§ **Task objective**
Your answer must match the data word for word.

----------

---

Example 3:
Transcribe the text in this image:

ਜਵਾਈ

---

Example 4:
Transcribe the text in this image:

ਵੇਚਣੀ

----------

§ **Response area**
---

Example 3:
Transcribe the text in this image:

ਜਵਾਈ

---

Example 4:
Transcribe the text in this image:

ਵੇਚਣੀ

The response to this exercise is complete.